MELBOURNE’S bayside suburbs were lashed by a fierce wind storm on Tuesday that damaged homes, cut power supplies and created havoc for commuters as train services were suspended and major roads shut.
Dozens of trees and power lines were brought down by wind gusts of up to 122km/h as an icy storm front passed across the state’s south-east.

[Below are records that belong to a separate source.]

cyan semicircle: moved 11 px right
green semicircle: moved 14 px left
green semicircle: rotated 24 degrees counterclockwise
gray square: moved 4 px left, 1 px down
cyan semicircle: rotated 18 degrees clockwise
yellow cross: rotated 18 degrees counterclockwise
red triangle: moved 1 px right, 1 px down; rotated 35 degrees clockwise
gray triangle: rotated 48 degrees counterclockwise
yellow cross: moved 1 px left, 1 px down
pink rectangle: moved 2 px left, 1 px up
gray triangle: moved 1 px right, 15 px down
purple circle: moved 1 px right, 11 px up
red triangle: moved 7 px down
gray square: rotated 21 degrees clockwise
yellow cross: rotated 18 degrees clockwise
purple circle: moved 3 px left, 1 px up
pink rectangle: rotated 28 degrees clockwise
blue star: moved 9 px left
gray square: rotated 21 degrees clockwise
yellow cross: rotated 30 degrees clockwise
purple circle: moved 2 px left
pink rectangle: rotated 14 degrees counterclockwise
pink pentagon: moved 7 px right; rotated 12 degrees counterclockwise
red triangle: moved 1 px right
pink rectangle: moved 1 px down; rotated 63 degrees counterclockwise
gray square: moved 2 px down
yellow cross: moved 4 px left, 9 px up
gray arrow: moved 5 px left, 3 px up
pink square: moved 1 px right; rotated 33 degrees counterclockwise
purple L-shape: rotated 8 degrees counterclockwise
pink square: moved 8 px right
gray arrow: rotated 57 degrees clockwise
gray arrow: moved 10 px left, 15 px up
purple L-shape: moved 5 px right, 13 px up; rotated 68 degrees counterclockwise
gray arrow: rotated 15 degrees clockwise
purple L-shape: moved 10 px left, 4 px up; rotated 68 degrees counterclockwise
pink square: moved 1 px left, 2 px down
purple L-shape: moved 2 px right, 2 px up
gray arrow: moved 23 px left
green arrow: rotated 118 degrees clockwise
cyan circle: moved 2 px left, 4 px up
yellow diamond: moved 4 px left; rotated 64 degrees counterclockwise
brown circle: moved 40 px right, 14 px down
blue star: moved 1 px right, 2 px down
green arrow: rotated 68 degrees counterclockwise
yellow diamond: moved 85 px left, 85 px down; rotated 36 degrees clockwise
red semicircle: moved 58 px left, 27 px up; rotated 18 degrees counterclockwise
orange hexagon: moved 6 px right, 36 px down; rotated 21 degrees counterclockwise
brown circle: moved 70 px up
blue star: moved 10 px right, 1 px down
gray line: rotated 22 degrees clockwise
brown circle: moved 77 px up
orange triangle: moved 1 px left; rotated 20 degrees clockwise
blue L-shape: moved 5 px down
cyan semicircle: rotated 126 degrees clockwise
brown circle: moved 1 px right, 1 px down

Emergency services were stretched to the limit clearing roads, rail lines and homes from fallen trees, branches and other debris, while police were kept busy responding to chaos on the roads, especially after fallen power lines forced the closure of the Nepean Highway between Aspendale and Mordialloc for about three hours in the early afternoon.
The situation went from bad to worse when a number of level crossings between the Nepean Highway and Station Street from Edithvale to Carrum were put out of action by electrical faults.

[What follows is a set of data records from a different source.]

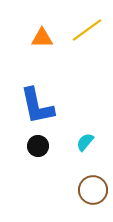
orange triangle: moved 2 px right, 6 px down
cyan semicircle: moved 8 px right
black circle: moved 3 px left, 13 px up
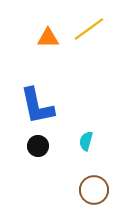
yellow line: moved 2 px right, 1 px up
orange triangle: moved 6 px right
cyan semicircle: moved 1 px right, 1 px up; rotated 24 degrees counterclockwise
brown circle: moved 1 px right
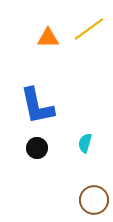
cyan semicircle: moved 1 px left, 2 px down
black circle: moved 1 px left, 2 px down
brown circle: moved 10 px down
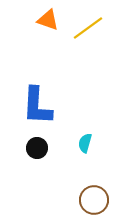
yellow line: moved 1 px left, 1 px up
orange triangle: moved 18 px up; rotated 20 degrees clockwise
blue L-shape: rotated 15 degrees clockwise
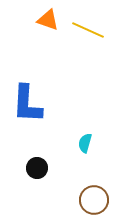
yellow line: moved 2 px down; rotated 60 degrees clockwise
blue L-shape: moved 10 px left, 2 px up
black circle: moved 20 px down
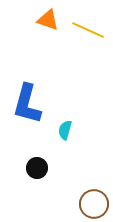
blue L-shape: rotated 12 degrees clockwise
cyan semicircle: moved 20 px left, 13 px up
brown circle: moved 4 px down
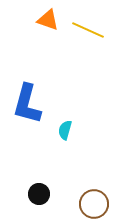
black circle: moved 2 px right, 26 px down
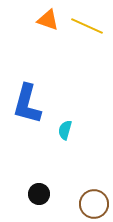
yellow line: moved 1 px left, 4 px up
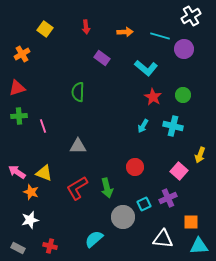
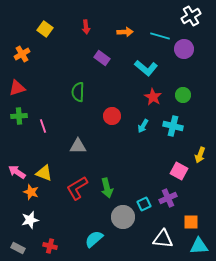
red circle: moved 23 px left, 51 px up
pink square: rotated 12 degrees counterclockwise
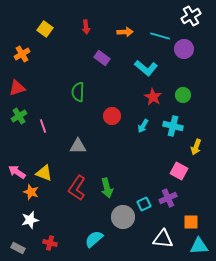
green cross: rotated 28 degrees counterclockwise
yellow arrow: moved 4 px left, 8 px up
red L-shape: rotated 25 degrees counterclockwise
red cross: moved 3 px up
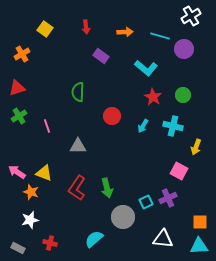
purple rectangle: moved 1 px left, 2 px up
pink line: moved 4 px right
cyan square: moved 2 px right, 2 px up
orange square: moved 9 px right
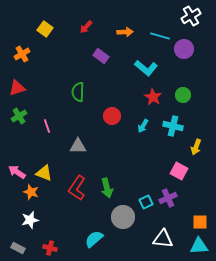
red arrow: rotated 48 degrees clockwise
red cross: moved 5 px down
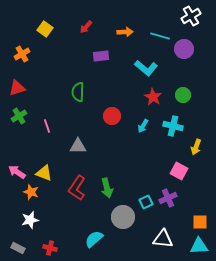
purple rectangle: rotated 42 degrees counterclockwise
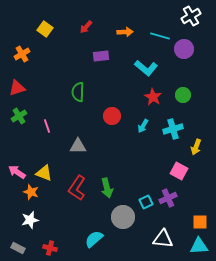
cyan cross: moved 3 px down; rotated 30 degrees counterclockwise
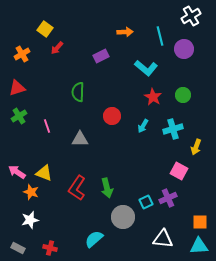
red arrow: moved 29 px left, 21 px down
cyan line: rotated 60 degrees clockwise
purple rectangle: rotated 21 degrees counterclockwise
gray triangle: moved 2 px right, 7 px up
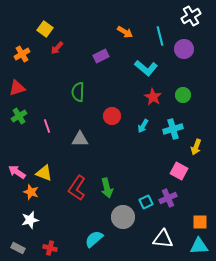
orange arrow: rotated 35 degrees clockwise
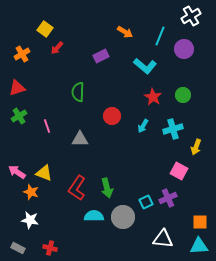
cyan line: rotated 36 degrees clockwise
cyan L-shape: moved 1 px left, 2 px up
white star: rotated 24 degrees clockwise
cyan semicircle: moved 23 px up; rotated 42 degrees clockwise
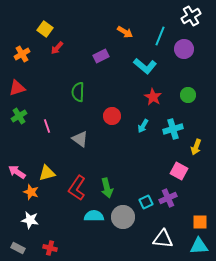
green circle: moved 5 px right
gray triangle: rotated 36 degrees clockwise
yellow triangle: moved 3 px right; rotated 36 degrees counterclockwise
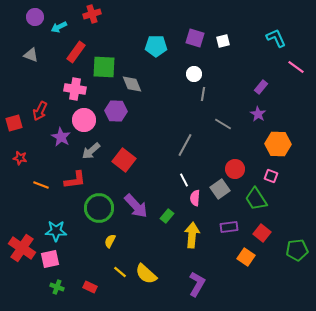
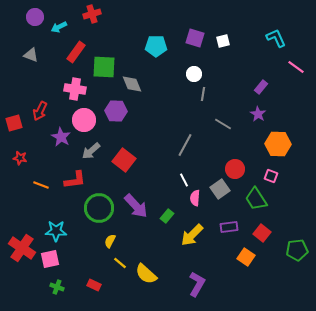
yellow arrow at (192, 235): rotated 140 degrees counterclockwise
yellow line at (120, 272): moved 9 px up
red rectangle at (90, 287): moved 4 px right, 2 px up
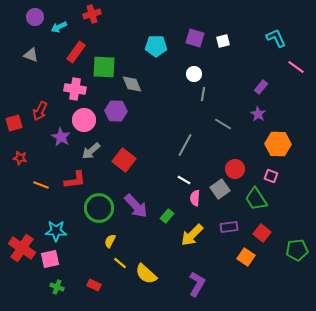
white line at (184, 180): rotated 32 degrees counterclockwise
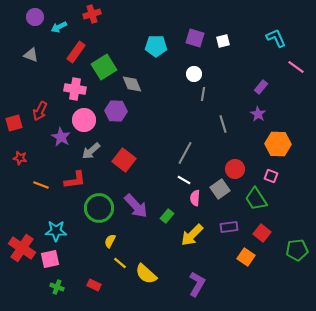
green square at (104, 67): rotated 35 degrees counterclockwise
gray line at (223, 124): rotated 42 degrees clockwise
gray line at (185, 145): moved 8 px down
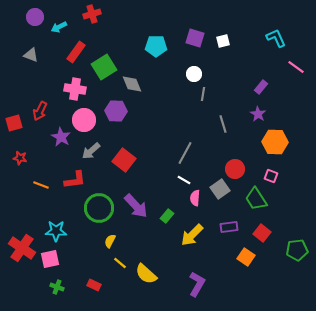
orange hexagon at (278, 144): moved 3 px left, 2 px up
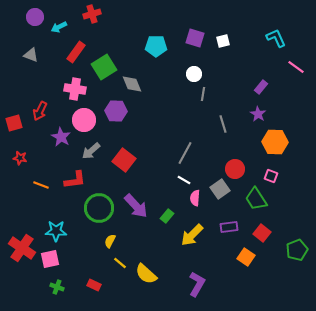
green pentagon at (297, 250): rotated 15 degrees counterclockwise
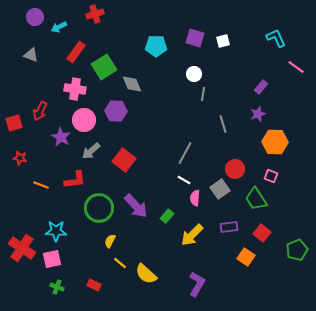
red cross at (92, 14): moved 3 px right
purple star at (258, 114): rotated 21 degrees clockwise
pink square at (50, 259): moved 2 px right
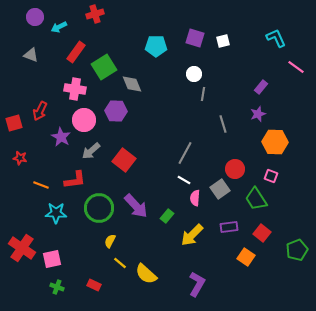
cyan star at (56, 231): moved 18 px up
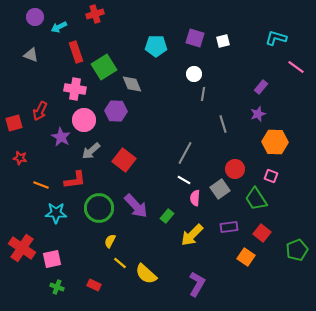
cyan L-shape at (276, 38): rotated 50 degrees counterclockwise
red rectangle at (76, 52): rotated 55 degrees counterclockwise
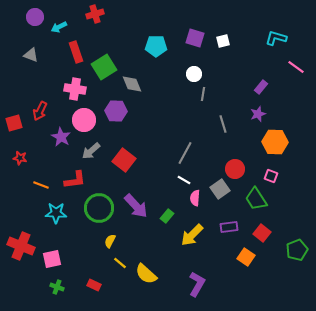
red cross at (22, 248): moved 1 px left, 2 px up; rotated 12 degrees counterclockwise
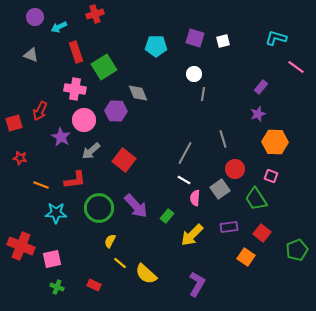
gray diamond at (132, 84): moved 6 px right, 9 px down
gray line at (223, 124): moved 15 px down
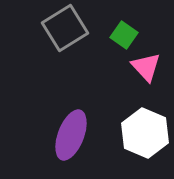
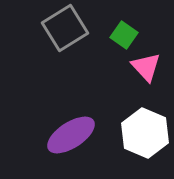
purple ellipse: rotated 36 degrees clockwise
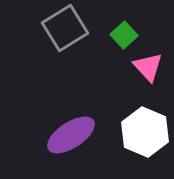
green square: rotated 12 degrees clockwise
pink triangle: moved 2 px right
white hexagon: moved 1 px up
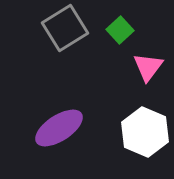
green square: moved 4 px left, 5 px up
pink triangle: rotated 20 degrees clockwise
purple ellipse: moved 12 px left, 7 px up
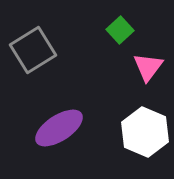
gray square: moved 32 px left, 22 px down
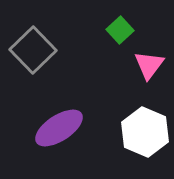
gray square: rotated 12 degrees counterclockwise
pink triangle: moved 1 px right, 2 px up
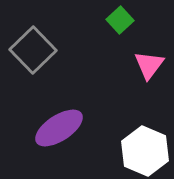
green square: moved 10 px up
white hexagon: moved 19 px down
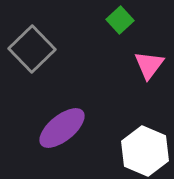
gray square: moved 1 px left, 1 px up
purple ellipse: moved 3 px right; rotated 6 degrees counterclockwise
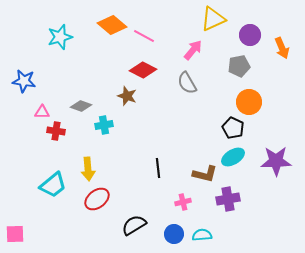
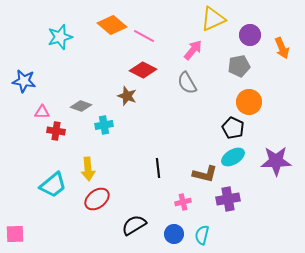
cyan semicircle: rotated 72 degrees counterclockwise
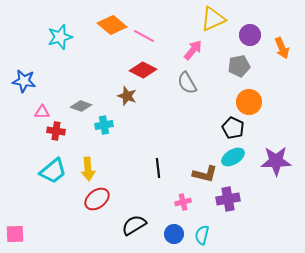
cyan trapezoid: moved 14 px up
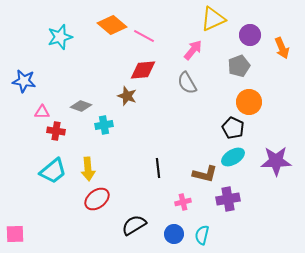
gray pentagon: rotated 10 degrees counterclockwise
red diamond: rotated 32 degrees counterclockwise
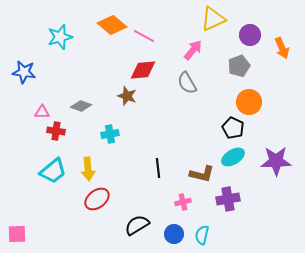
blue star: moved 9 px up
cyan cross: moved 6 px right, 9 px down
brown L-shape: moved 3 px left
black semicircle: moved 3 px right
pink square: moved 2 px right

Things were no better for rail passengers, with trains suspended on the Frankston line between Moorabbin and Carrum in the early afternoon for about three hours after a tree fell onto the tracks at Highett.
Commuters were forced onto replacement buses, further complicating the situation on roads and ensuring lengthy delays for all.
However train services were thankfully restored on the Frankston line ahead of the afternoon peak.
Acting Sergeant Ian Billing of Mordialloc police described the situation as “hectic”.
With the highway shut, level crossings failing and numerous traffic lights out, police focused their attention on attempting to restore order to the roads as uniformed officers braved the bitter wind and rain to direct traffic.
More 60,000 Victorian homes were left without power, including 19,000 United Energy customers on the Mornington Peninsula. The State Emergency Services received more than 2000 requests for assistance, with the peninsula the hardest hit region.
Chelsea SES received about 100 calls for help, the majority concerning trees blocking roads, footpaths and driveways, however several houses were also damaged.
“It’s been an absolutely crazy day for us and no part of the Chelsea operational area was spared, with jobs coming in from Carrum to Mentone,” Phil Wall of Chelsea SES said.
“The wild and windy weather that had been threatening for the past few days arrived with a bang just before 11am, and within 30 minutes we had received 20 requests for assistance.
“At one point, we had three trees down on Station St at Aspendale, all within a 200 metre stretch. Building damage, trees down and trees blocking roads were the order of the day.”
One of the more urgent jobs attended by the unit was a in Scotch Parade, Chelsea, where a large tree crashed onto a house.
“The residents weren’t at home and we haven’t been able to contact them yet, so they’ll be in for a horrible surprise when they arrive home to see what has happened,” Mr Wall said.
He said the high volume of work meant SES crews had to prioritise tasks, with the number one priority clearing trees blocking roads.
“We’ll be working throughout the night and no doubt across the day tomorrow [Wednesday] to clear the backlog of jobs, so we’d ask people to be patient.”
The SES has also advised people not to get onto roofs or attempt to repair damage if it is not safe to do so, and to secure loose items in surrounding areas and not park under trees if avoidable.
Members of the public can call the SES on132 500 to report damage, or 000 in an emergency.